Note: This was originally posted on 14th August 2013 at http://forums.arm.com

Hi,

I have a question about the performance counters on an ARM1176JZF-S. Does the event 0xB count L1 or L2 data cache misses?
  • Note: This was originally posted on 19th August 2013 at http://forums.arm.com


    You running bare-metal?  As you can't typically access the PMU directly from user space under Linux.

    It is possible to access the PMU directly from user space if a specific bit in the "Secure User and Non-secure Access Validation Control Register" is set in kernel mode (see http://sandsoftwares...ent-and-tuning/).


    You should probably make "c" and/or a volatile, even at a low optimization level the compiler might eliminate your code otherwise.

    I just tried that, but it didn't make a difference. Also, the last statement "printf("%d\n",c);" should prevent a and c from being eliminated.
  • Note: This was originally posted on 21st August 2013 at http://forums.arm.com


    If you are running Linux or some other "big OS" then it is likely that your application is getting interrupted while it is running (timer threads, interrupts, background processes, etc). The counters are global to the core so you may well find random "other stuff" runs between your counter reset and the counter sampling if you were pre-empted between the two.

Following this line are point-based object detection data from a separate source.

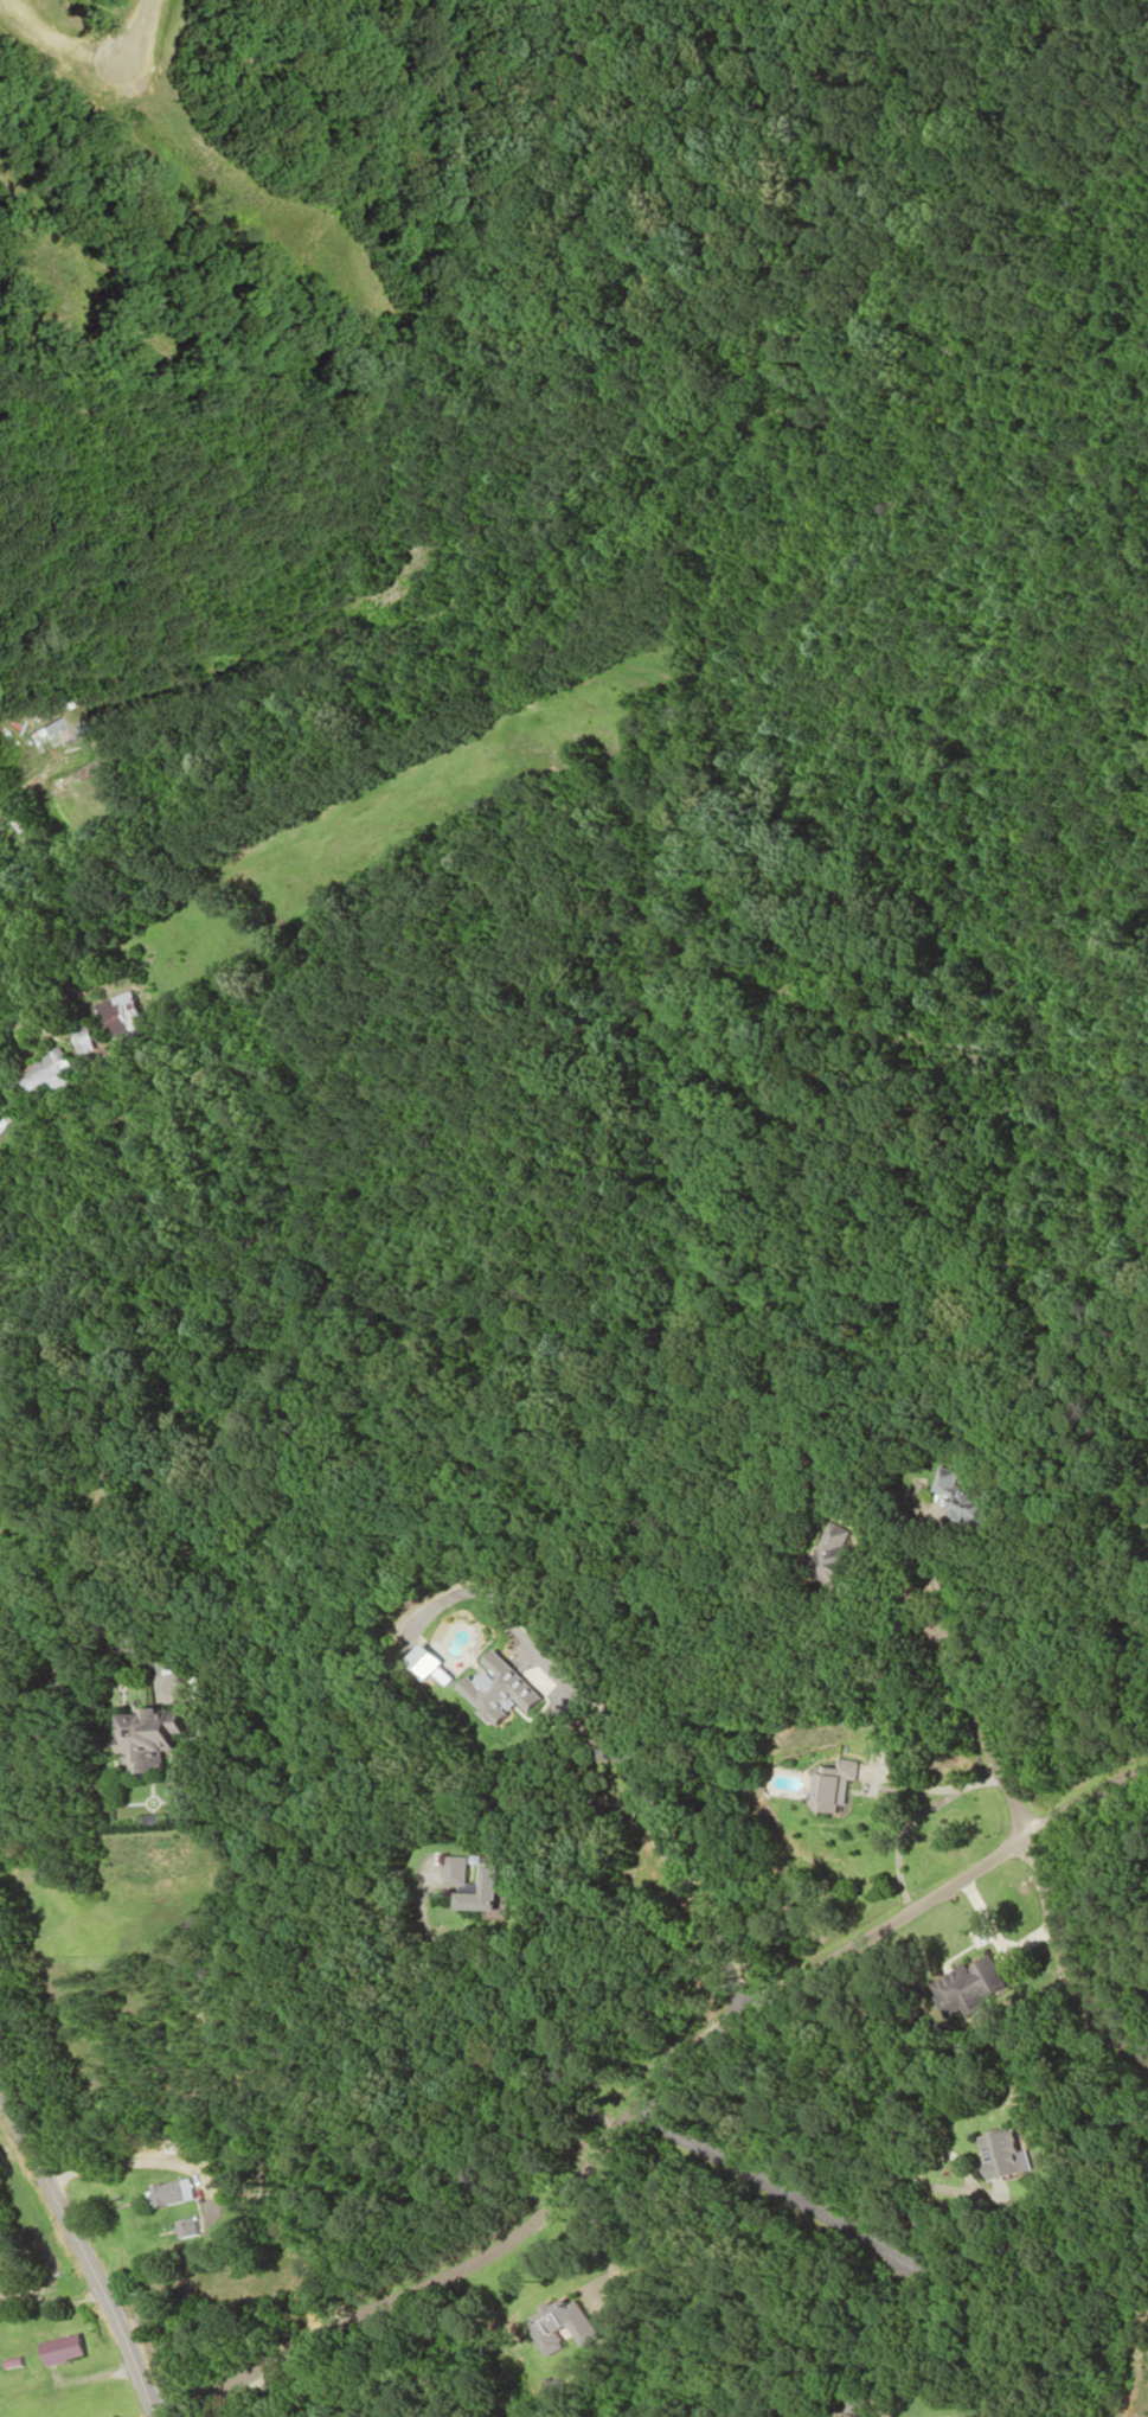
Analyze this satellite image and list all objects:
road: (160, 30)
building: (115, 1020)
building: (75, 1038)
building: (38, 1074)
building: (958, 1500)
building: (826, 1556)
building: (188, 1685)
road: (972, 1727)
building: (142, 1737)
building: (824, 1787)
building: (451, 1871)
building: (474, 1892)
road: (1062, 1965)
building: (955, 1991)
road: (645, 2089)
building: (177, 2147)
building: (991, 2153)
building: (171, 2194)
road: (797, 2208)
road: (80, 2254)
building: (557, 2325)
building: (57, 2350)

    /proc/sys/kernel/sched_min_granularity_ns is set to 750,000 ns. Assuming that a cache miss takes no more than, say, 500 ns, and there are about 1024 memory accesses, then most iterations of the loop shouldn't get interrupted.

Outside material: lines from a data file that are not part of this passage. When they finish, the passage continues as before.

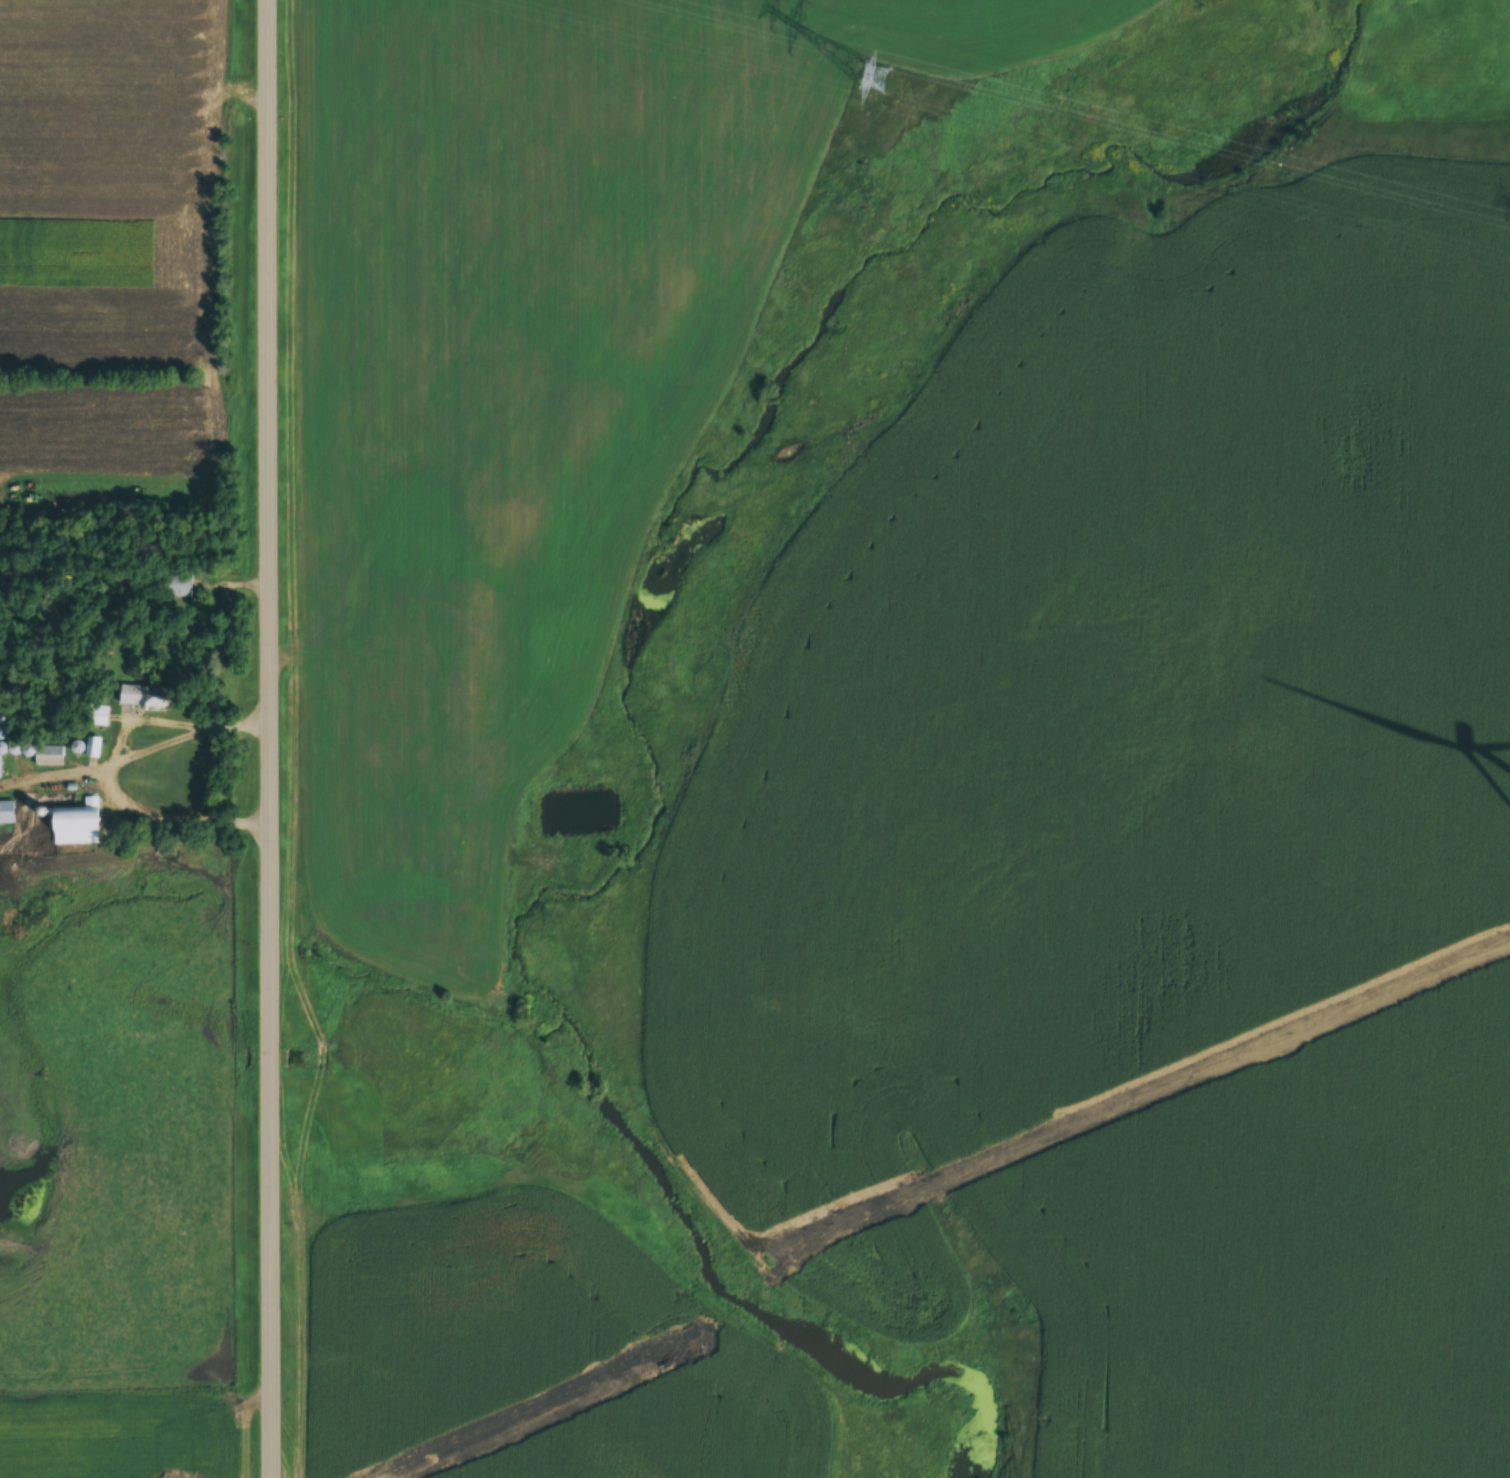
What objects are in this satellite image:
power tower: (867, 74)
building: (139, 699)
building: (96, 717)
road: (271, 738)
building: (91, 748)
building: (18, 750)
building: (5, 814)
building: (72, 828)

    Secondly, it is always worth double checking the disassembly to check the instruction ordering is looking sensible too. The "volatile" part in "asm volatile" ensures the compiler doesn't optimize it out, but doesn't provide any kind of compiler barrier / memory barrier semantics so the compiler might reorder instructions. With -O0 it is unlikely, but always worth checking. Sticking "memory" in the register clobber list should stop that happening.

    I haven taken a look at the disassembly, and I couldn't find any unexpected reorderings.
  • Note: This was originally posted on 20th August 2013 at http://forums.arm.com

    If you are running Linux or some other "big OS" then it is likely that your application is getting interrupted while it is running (timer threads, interrupts, background processes, etc). The counters are global to the core so you may well find random "other stuff" runs between your counter reset and the counter sampling if you were pre-empted between the two.

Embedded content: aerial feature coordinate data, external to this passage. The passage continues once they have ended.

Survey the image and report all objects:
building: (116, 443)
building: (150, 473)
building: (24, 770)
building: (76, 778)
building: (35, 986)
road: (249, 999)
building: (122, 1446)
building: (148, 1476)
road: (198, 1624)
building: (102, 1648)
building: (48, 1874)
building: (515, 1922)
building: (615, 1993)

    Some of the newer kernels include support for hardware counters in the perf infrastructure, and that can include support for context switching the counters when processes change.

    Secondly, it is always worth double checking the disassembly to check the instruction ordering is looking sensible too. The "volatile" part in "asm volatile" ensures the compiler doesn't optimize it out, but doesn't provide any kind of compiler barrier / memory barrier semantics so the compiler might reorder instructions. With -O0 it is unlikely, but always worth checking. Sticking "memory" in the register clobber list should stop that happening.
  • Note: This was originally posted on 15th August 2013 at http://forums.arm.com

    The ARM1176JZ(F)-S doesn't have a built-in L2 cache.  So any cache related stats from the processor's PMU will be about the L1 caches.

    It's quite possible there's a non-integrated L2 cache (I'm guessing your using a Raspberry Pi, but I'm afraid I don't know whether the chip on that board does/doesn't have one).  If it is present, it might have it's performance counters.
  • Note: This was originally posted on 19th August 2013 at http://forums.arm.com

    Couple of thoughts...

    You running bare-metal?  As you can't typically access the PMU directly from user space under Linux.

    You should probably make "c" and/or a volatile, even at a low optimization level the compiler might eliminate your code otherwise.

    I'd suggest taking a look at the assembler code the compiler has generated, to make sure it's what you expected.